否、そこにさらにもう一人、付け加えるべき人間がいた。
「――というわけなんだ。邦子 さん」
荻窪 にある自宅に戻った翌朝。朝食を食べ終えたクリアウォーターは、落ち着かない様子のお手伝いさんを呼んで、ようやく一昨日以来の事情を――多くの部分を削ったり、隠したりして――説明した。
西村邦子が不安がるのも無理はない。クリアウォーターが出張に出かけた次の日に、ろくろく説明もないまま、邸が屈強なアメリカ陸軍の兵士 たちによって警護されだしたのだから。

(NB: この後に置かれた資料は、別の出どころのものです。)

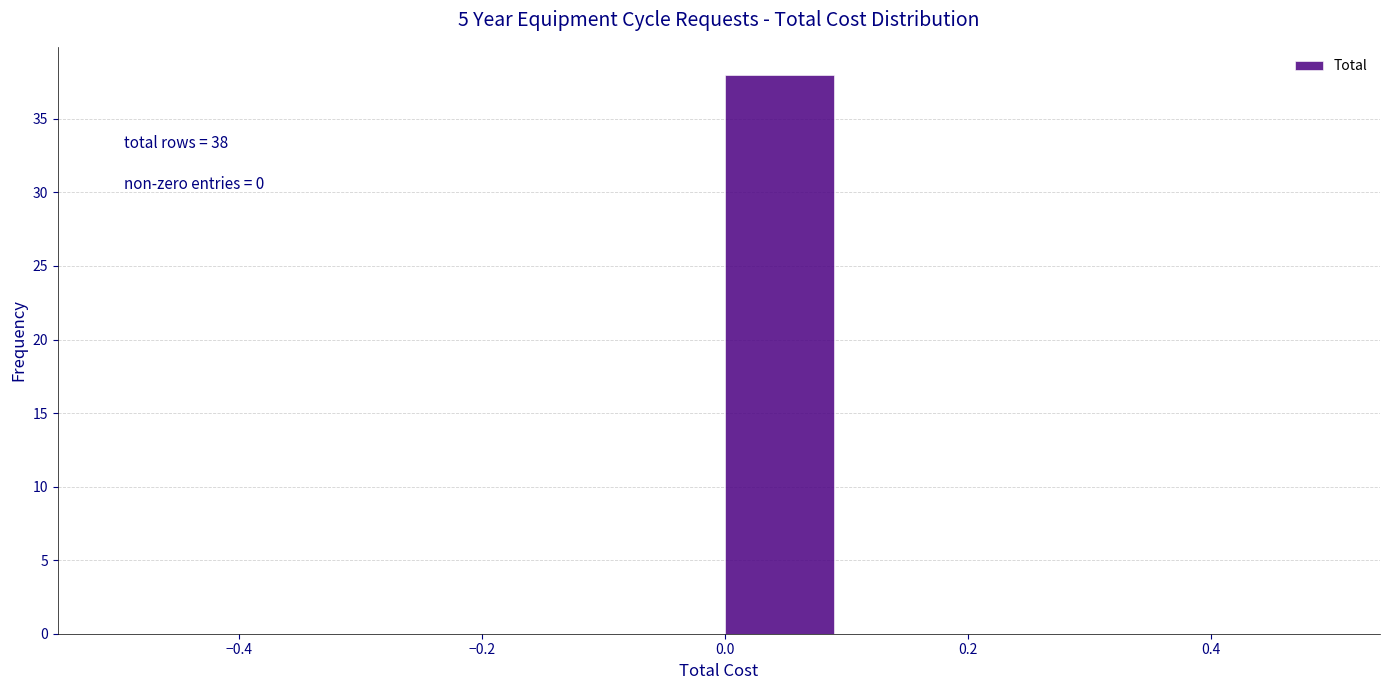

Over which range of the x-axis is the bar tallest?

0.0 to 0.1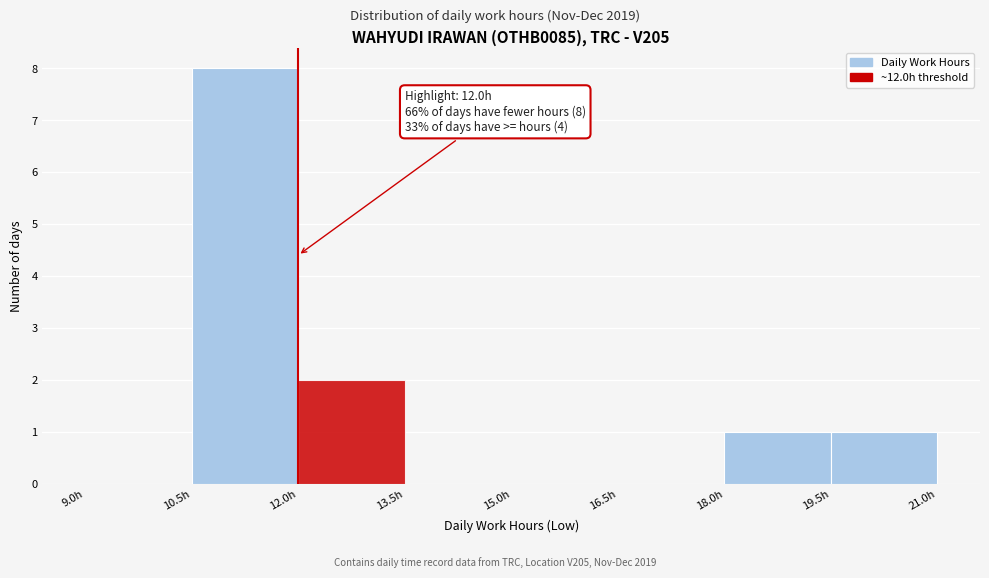

Which range on the x-axis has the tallest bar?

10.5 to 12.0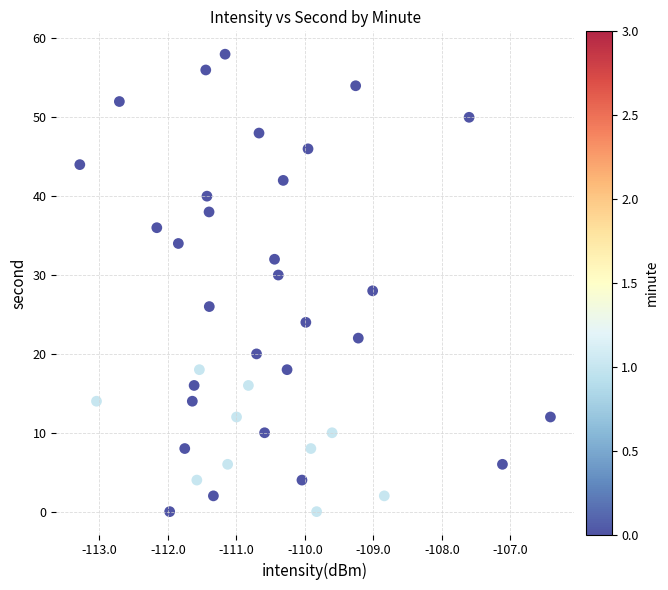

What is the range of Y values (max minus min)?

58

「一昨日の夜、私は正体不明の輩に命を狙われた。しかも残念なことに、今後も危険な目に遭う可能性がある」
クリアウォーターは邦子がちゃんと話を理解できているか、確かめながら話を続けた。
「労務 部門に言って、君の新しい働き先をきちんと手配してもらうから。見つかり次第、そちらにうつってもらえないだろうか」
それまで口をはさまずに話を聞いていた邦子は、そのひと言を耳にした途端、「あら」と不満の意を示した。

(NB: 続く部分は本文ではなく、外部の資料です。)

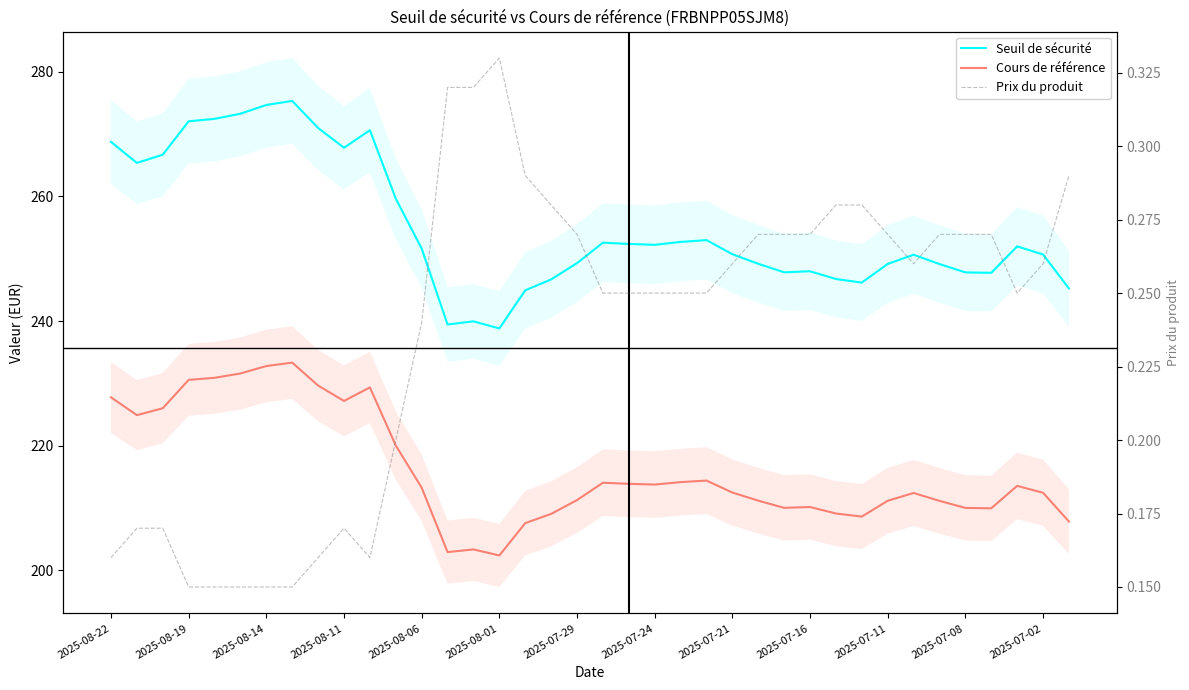

At how many categories does at least one series exceed 205?

38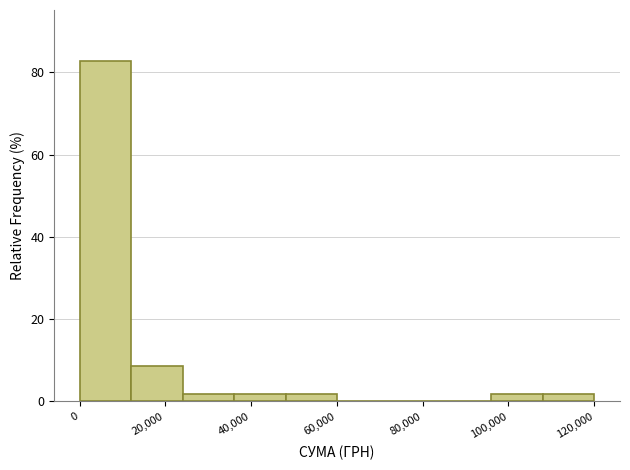

Over which range of the x-axis is the bar tallest?

0 to 12000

「わたくしがいなくなった後、どなたかお雇 いになるつもりですか?」
「いや、それは……」
「お食事は? お洗濯は? お掃除は? ーーこの広いお邸は誰も掃除しなければ、一週間の内に、あちこちほこりだらけになってしまいますよ」
珍しく返事に窮するクリアウォーターに、邦子は微笑んでみせた。
「だんなさまみたいに被雇用者の労働時間をきっちり守って、お休みもくださるお宅は、そうそうございませんから。わたくしの仕事に不満がないのであれば、引き続き働かせていただきたく存じます」
こうして、見た目よりはるかに肝 のすわったお手伝いさんを、クリアウォーターはやむなく家に置き続けることを決めた。しかたがない。U機関 に出勤している昼間も、警備の兵士に巡回してもらえるよう手配しよう。
すでにクリアウォーターの自宅だけでなく、U機関の建物の周囲でも、参謀第二部 のW将軍が派遣した陸軍兵士が警備をはじめている。この状態が一体いつまで続くのか、クリアウォーターさえあずかり知らぬことである。

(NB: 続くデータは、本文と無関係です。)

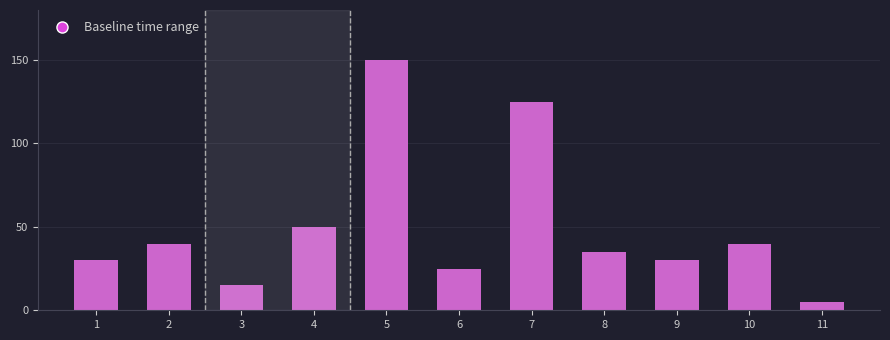

Reading right to left, what are all the values shown in this chart?

5	40	30	35	125	25	150	50	15	40	30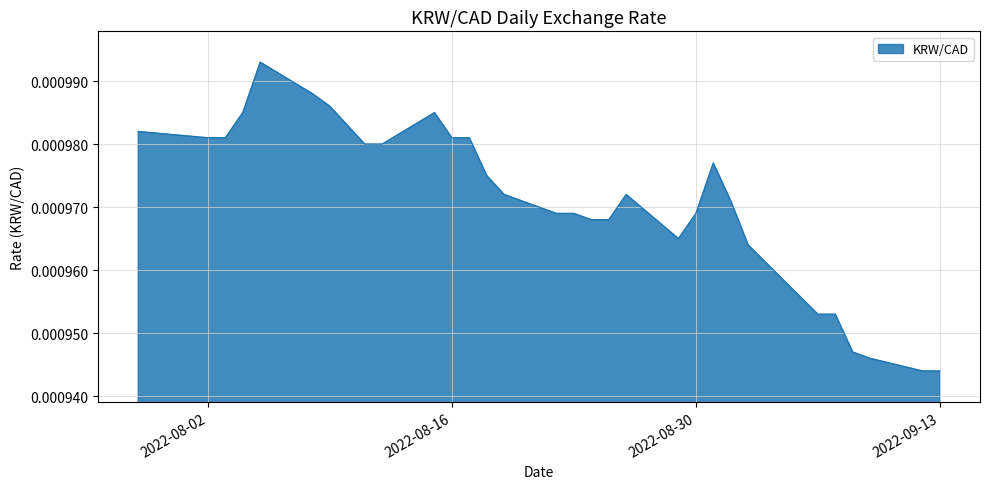

Rank the categories by value from highest to lowest.

2022-08-05, 2022-08-08, 2022-08-09, 2022-08-04, 2022-08-15, 2022-08-10, 2022-07-29, 2022-08-02, 2022-08-03, 2022-08-16, 2022-08-17, 2022-08-11, 2022-08-12, 2022-08-31, 2022-08-18, 2022-08-19, 2022-08-26, 2022-09-01, 2022-08-22, 2022-08-23, 2022-08-30, 2022-08-24, 2022-08-25, 2022-08-29, 2022-09-02, 2022-09-06, 2022-09-07, 2022-09-08, 2022-09-09, 2022-09-12, 2022-09-13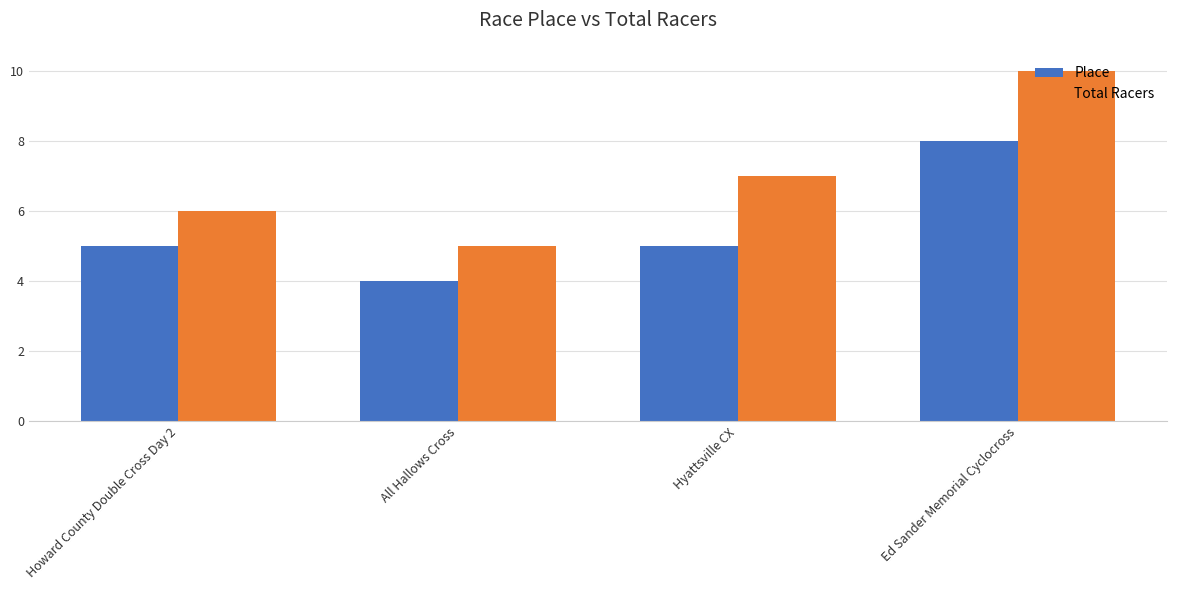

At which category is the sum across all series the highest?

Ed Sander Memorial Cyclocross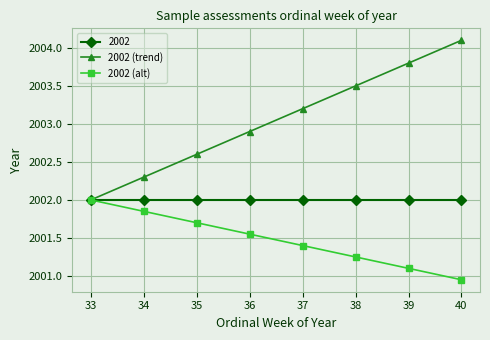

Between 37 and 38, which series saw the biggest shift?

2002 (trend)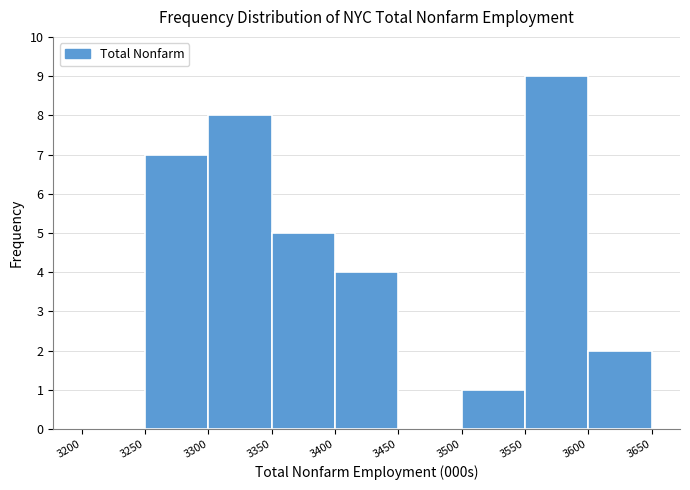

Reading left to right, transcribe this chart: for each bar, give the range it covers on the x-axis and its height. The values are not printed on the chart, so give them approximately, as read against the axis.

3200 to 3250: 0
3250 to 3300: 7
3300 to 3350: 8
3350 to 3400: 5
3400 to 3450: 4
3450 to 3500: 0
3500 to 3550: 1
3550 to 3600: 9
3600 to 3650: 2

ちなみに昨晩、事件を指揮するソコワスキー少佐のところに一度、電話してみたが、「少佐は大変お忙しいので」の一点張りで、取り次いでさえもらえなかった。実際に忙しいのだろうが、同性愛嫌悪者 のソコワスキーとしては、クリアウォーターと話すくらいなら、仏寺の物言わぬ仏像と話す方が、まだ有意義だとくらい思っているかもしれない。
クリアウォーターが朝食のコーヒーを飲みほしたところで、邦子がテーブルにやって来た。
「だんなさま。警護の方が、お見えです」
「ああ、来たか。ここに通してくれ」
「承知しました」
邦子が再び戻って来た時、そのそばには彼女よりも背の低い男が付き従っていた。
軍服の肩口には三等軍曹の肩章。腰には制式拳銃。
固い顔つきで敬礼する日系二世 の青年軍曹に向かって、クリアウォーターはごく自然な動作で、優美に返礼してみせた。
「おはよう、カトウ軍曹」
「…おはようございます」
「それじゃあ、行こうか」
クリアウォーターは立ち上がり、邦子の手からカバンを受け取る。
「いってらっしゃいませ、だんなさま」
「うん。行ってくるね」
互いに笑顔を向けるクリアウォーターと邦子の姿は、主人とお手伝いさんというより、まるで何年も連れ添った夫婦のようだ。
カトウがつい見とれていると、視線に気づいた邦子がにっこり笑った。
「加藤さんも、お気をつけてーーくれぐれも無茶はだめですよ」
カトウは赤面した。
しっかり者のお手伝いさんは、この前のパーティで酔いつぶれた客の顔と名前を、きちんと覚えていたのである。